Berlin (idea) – Bericht über erfolgreichen Abschluss der MarriageWeek 2014

„Woche der Ehepaare“
Die Werbetrommel für die Ehe rühren

marriage_logo_rot.jpgBerlin (idea) – Trotz wachsender Anerkennung für gleichgeschlechtliche Lebensgemeinschaften und starker Aufmerksamkeit der Medien für alternative Lebensformen ist die Ehe kein Auslaufmodell. Das hat die Resonanz auf die „Woche der Ehepaare“ vom 7. bis 14. Februar gezeigt, sagte der Vorsitzende dieser Veranstaltungsreihe, Siegbert Lehmpfuhl (Rangsdorf bei Berlin), gegenüber der Evangelischen Nachrichtenagentur idea. Die in über 20 Ländern als „Marriage Week“ bekannte Themenwoche zählte in Deutschland rund 30.000 Besucher bei knapp 400 Veranstaltungen, etwa genau so viele wie im Vorjahr. Laut Lehmpfuhl wird es immer wichtiger, die Werbetrommel für die traditionelle Ehe zu rühren: „Wir wollen deutlich machen, dass wir für die Ehe sind – ohne andere Lebensformen abzuwerten.“ Einige neue Partner hätten ungewöhnliche Ideen eingebracht, etwa eine Aktion der Freikirche der Siebenten-Tags-Adventisten in Erfurt unter dem Motto „Wir versüßen Ihr Leben“. Dabei hätten 30 Ehepaare gelernt, hochwertige Pralinen zuzubereiten. Das Veranstaltungsspektrum reichte von Abendessen bei Kerzenschein über Kino- und Tanzabende bis zu Seminaren, Vorträgen und Gottesdiensten – auch zur Erneuerung des Eheversprechens. Beteiligt waren Gemeinden, Vereine, Autohäuser, Blumenläden und Bäckereien.

Ehe ist weiter beliebt

Lehmpfuhl, im Hauptberuf Seelsorger für Ehepaare, hält es für dringend nötig, die Partner zu ermutigen, ihre Beziehung zu pflegen. Ein Blick auf die hohen Scheidungszahlen mache deutlich, wie viel Verzweiflung in diesem Bereich herrsche. So wurden im Jahr 2012 in Deutschland 387.000 Ehen geschlossen und 179.000 geschieden. Auch wenn man sich mit der hohen Scheidungsquote nicht zufrieden geben dürfe, sei die Ehe immer noch die beliebteste Lebensform. Demgegenüber gibt es nach Schätzungen etwa 63.000 gleichgeschlechtliche Lebensgemeinschaften, davon 23.000 als eingetragene Partnerschaften. Die „Woche der Ehepaare“ ist Lehmpfuhl zufolge auch eine Chance für bekennende Christen. Häufig ergäben sich Gelegenheiten, um auf den Glauben als Kraftquelle für eine dauerhafte Ehe hinzuweisen. Lehmpfuhl schätzt, dass zwischen 30 und 40 Prozent aller Besucher keine Christen sind.

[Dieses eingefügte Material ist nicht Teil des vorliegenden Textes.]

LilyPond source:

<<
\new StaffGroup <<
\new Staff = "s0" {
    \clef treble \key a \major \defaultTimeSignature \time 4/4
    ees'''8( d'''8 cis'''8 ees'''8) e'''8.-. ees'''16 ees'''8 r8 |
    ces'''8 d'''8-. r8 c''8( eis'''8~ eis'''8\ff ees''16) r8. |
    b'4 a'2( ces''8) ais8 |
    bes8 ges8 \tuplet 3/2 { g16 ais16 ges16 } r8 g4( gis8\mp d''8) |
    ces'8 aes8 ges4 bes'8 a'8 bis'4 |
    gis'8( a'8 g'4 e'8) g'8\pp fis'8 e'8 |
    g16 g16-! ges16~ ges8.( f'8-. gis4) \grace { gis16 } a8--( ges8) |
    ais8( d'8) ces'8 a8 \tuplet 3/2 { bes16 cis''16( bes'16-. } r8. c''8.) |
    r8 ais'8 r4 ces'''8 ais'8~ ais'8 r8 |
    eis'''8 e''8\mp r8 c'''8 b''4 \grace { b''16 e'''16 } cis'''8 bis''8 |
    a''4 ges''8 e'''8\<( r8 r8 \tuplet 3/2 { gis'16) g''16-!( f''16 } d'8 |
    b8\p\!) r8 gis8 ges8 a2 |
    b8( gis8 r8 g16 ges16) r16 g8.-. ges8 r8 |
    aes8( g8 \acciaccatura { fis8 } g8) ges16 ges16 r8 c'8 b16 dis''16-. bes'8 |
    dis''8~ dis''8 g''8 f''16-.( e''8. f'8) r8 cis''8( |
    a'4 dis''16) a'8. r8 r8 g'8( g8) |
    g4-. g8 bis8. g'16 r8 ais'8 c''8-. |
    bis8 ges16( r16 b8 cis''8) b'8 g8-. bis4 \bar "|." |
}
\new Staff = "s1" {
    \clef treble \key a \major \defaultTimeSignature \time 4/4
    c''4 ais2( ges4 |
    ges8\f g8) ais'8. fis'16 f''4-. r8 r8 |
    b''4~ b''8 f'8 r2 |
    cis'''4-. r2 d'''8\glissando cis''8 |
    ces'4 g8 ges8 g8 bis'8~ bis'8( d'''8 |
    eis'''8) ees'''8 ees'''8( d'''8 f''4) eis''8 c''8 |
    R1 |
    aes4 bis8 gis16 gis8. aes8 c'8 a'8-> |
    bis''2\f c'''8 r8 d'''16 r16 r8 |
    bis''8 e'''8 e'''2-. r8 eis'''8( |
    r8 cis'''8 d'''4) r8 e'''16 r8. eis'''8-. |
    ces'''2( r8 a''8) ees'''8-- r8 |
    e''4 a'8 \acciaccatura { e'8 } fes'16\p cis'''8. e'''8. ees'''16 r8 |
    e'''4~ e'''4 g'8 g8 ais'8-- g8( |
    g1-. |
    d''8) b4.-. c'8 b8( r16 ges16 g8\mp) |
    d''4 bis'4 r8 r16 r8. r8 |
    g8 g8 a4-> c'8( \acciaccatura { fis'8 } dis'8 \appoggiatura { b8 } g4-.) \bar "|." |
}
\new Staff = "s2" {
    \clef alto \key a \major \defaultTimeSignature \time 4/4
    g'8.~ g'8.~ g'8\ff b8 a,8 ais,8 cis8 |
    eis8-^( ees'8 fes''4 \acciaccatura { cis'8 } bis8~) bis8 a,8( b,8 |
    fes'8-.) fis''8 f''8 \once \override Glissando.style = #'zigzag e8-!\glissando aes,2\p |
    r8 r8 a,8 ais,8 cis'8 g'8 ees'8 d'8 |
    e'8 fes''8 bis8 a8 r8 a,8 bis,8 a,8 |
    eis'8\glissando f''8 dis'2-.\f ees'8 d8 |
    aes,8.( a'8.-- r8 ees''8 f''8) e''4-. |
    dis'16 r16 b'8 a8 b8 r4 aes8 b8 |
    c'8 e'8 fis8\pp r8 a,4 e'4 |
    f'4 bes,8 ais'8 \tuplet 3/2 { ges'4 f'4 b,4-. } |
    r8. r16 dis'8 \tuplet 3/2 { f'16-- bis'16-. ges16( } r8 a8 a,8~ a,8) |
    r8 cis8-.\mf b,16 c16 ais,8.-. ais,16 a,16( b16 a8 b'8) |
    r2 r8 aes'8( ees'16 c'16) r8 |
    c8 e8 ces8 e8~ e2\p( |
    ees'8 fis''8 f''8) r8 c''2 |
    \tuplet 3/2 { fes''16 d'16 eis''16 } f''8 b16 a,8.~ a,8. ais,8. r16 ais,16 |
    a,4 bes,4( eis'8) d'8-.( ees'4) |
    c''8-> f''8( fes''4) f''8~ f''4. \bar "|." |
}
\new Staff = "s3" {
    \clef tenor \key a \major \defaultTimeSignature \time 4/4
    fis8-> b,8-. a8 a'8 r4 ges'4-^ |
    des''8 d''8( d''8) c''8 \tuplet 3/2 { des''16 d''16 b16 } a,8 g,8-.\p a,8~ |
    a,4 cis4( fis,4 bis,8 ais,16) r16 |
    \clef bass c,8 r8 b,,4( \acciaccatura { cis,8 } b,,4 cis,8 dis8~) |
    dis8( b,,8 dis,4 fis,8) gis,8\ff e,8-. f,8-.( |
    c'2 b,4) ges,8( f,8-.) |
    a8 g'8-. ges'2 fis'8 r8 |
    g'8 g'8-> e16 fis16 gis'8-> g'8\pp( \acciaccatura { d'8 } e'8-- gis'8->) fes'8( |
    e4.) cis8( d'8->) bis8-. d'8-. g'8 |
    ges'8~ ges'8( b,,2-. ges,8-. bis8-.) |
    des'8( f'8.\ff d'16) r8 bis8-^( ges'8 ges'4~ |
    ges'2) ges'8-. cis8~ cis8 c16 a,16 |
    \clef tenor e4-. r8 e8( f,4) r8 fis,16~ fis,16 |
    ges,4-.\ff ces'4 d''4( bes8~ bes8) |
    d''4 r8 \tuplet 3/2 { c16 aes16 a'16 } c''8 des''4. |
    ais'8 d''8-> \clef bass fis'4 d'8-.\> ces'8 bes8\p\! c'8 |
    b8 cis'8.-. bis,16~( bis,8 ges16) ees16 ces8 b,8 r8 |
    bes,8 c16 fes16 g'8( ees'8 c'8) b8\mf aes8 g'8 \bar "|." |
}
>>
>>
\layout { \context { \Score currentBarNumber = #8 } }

Schirmherr Kretschmann: Die Ehe ist kein Auslaufmodell

Schirmherr war in diesem Jahr der baden-württembergische Ministerpräsident Winfried Kretschmann (Bündnis 90/Die Grünen). Auch nach seinen Worten ist die Ehe zwischen Mann und Frau kein Auslaufmodell. In einem vielfältiger werdenden Umfeld mit zunehmend individuellen Lebensentwürfen bildeten Ehe und Familie „nach wie vor wichtige Grundlagen unserer Gesellschaft“, schrieb er in einem Grußwort. Auch andere Politiker engagierten sich für die Ehe-Woche. So war der bayerische Innenminister Joachim Herrmann (CSU) Schirmherr für rund 60 Veranstaltungen im Großraum Nürnberg. Die Idee der „Marriage Week“ stammt aus Großbritannien, wo seit 1996 jährlich solche Themenwochen stattfinden. In Deutschland wird sie seit 2009 begangen.